En su Homilía de este domingo 12 de junio en la Catedral de San Lorenzo Mártir, el Arzobispo de la Arquidiócesis de Santa Cruz, Mons. Sergio Gualberti manifestó que perdón de Dios, no se limita simplemente a la absolución de las culpas, sino que es el don gratuito de Él mismo, en la presencia de Jesús.

Así mismo el Prelado aseguró que cuando él pasa en la vida de una persona, pasa el perdón que lo hace reencontrarse consigo mismo y con Dios. La conversión no es fruto tanto de nuestra iniciativa y de un movimiento interior, sino del paso del Señor por nuestras vidas, es puro don de Dios Padre que nos quiere hacer partícipes de su vida. Sólo en la experiencia del amor verdadero se da el encuentro salvador entre nuestra miseria y la misericordia de Dios.

El Arzobispo de Santa Cruz expresó con mucha preocupación; que distinta la actitud de Dios para con nosotros, de la de la Cumbre de Justicia que en estos días en Sucre ha decidido implementar la pena de la “CADENA PERPETUA” en nuestro país para determinados delitos. Esta medida es una muestra de total desconfianza en la capacidad del hombre de reconocer sus errores y de cambiar su vida y también va en contra de la Constitución Política del Estado y de los derechos humanos al determinar la muerte moral y social de las personas. Además esta normativa, en situaciones de una administración corrupta de la justicia, puede prestarse a graves abusos, como nos enseña la historia y también es una medida innecesaria visto que experiencias similares vigentes en diversos países han fracaso en su objetivo. Expresó

 Homilía de Mons. Sergio Gualberti, Arzobispo de Santa Cruz/12/06/2016

Las lecturas de hoy ponen delante de nosotros la actitud de Dios hacia el pecado y los pecadores: Dios rechaza el pecado y perdona al pecador que se arrepiente.

En la primera lectura el profeta Natán, es enviado por Dios al rey David para que éste tome conciencia de su grave pecado. El profeta logra que David se involucre y reconozca su error con la siguiente narración: Había dos hombres en una ciudad, uno muy rico con muchas ovejas y ganado y el otro, muy pobre con una sola ovejita que criaba con mucho cariño junto a sus hijos. Llegó una visita a la casa del rico y este, para agasajar al huésped, no sacrificó uno de sus animales, sino la única oveja del pobre.
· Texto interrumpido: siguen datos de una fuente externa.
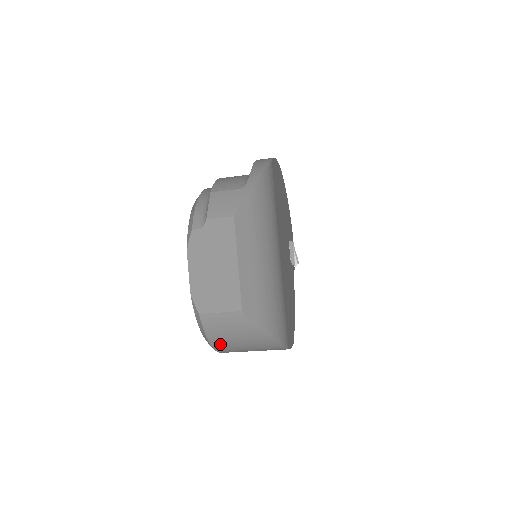
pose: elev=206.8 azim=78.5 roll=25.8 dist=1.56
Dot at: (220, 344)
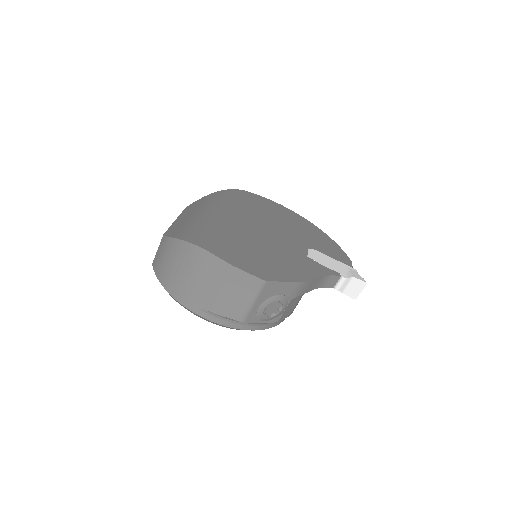
Dot at: (169, 283)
David al escuchar ese atropello se indigna: “El hombre que ha hecho eso, merece la muerte!” Y Natán le contesta: “Ese hombre eres tu!” Tu que has recibido todo de Dios, has sido hecho rey y como tal puedes tener todo lo que quieres, incluso puedes escoger una esposa entre tantas jóvenes del reino y en cambio “Tú has matado al filo de la espada a Urías y has tomado por esposa a su mujer”. A David recién se le abren sus ojos, reconoce que ha cometido un horrible delito no solo en contra de Urías, sino de Dios mismo: «¡He pecado contra el Señor!». Ante esta admisión sincera de su culpa y el arrepentimiento, Dios lo perdona de una sentencia de muerte, aunque tendrá que hacer penitencia: «El Señor, por su parte, ha borrado tu pecado: no morirás.» Dios al perdonar a David, manifiesta su rostro misericordioso que quiere la vida y no la muerte del pecador, lo mismo que revela Jesús perdonando a una pecadora pública, como narra el evangelio de hoy.

Jesús es invitado por un fariseo, cierto Simón, a comer en su casa, iniciativa muy extraña, ya que los fariseos eran hostiles a Jesús. No sabemos su verdadera intención, si lo hace con sinceridad o por curiosidad o para tenderle una trampa. También puede parecer raro que Jesús la haya aceptado, pero lo hace porque es parte de su misión ofrecer a todos la salvación, sin excluir a nadie, incluso a sus enemigos. Por eso Jesús, buscando hacer brillar en el corazón de Simón la luz de la verdad, le ofrece la gran oportunidad para que reconozca en él al Mesías.

Mientras están sentados a la mesa entra en la sala una pecadora pública. Según las costumbres de los judíos, era permitido a otra gente entrar en las salas durante los banquetes, sin embargo es inaudito que una prostituta se atreva a entrar un sábado, día del Señor, en casa de un fariseo, un hombre que se considera estricto observante de la ley, uno que se cree justo delante de Dios y que no se mete con los pecadores por miedo a contaminarse.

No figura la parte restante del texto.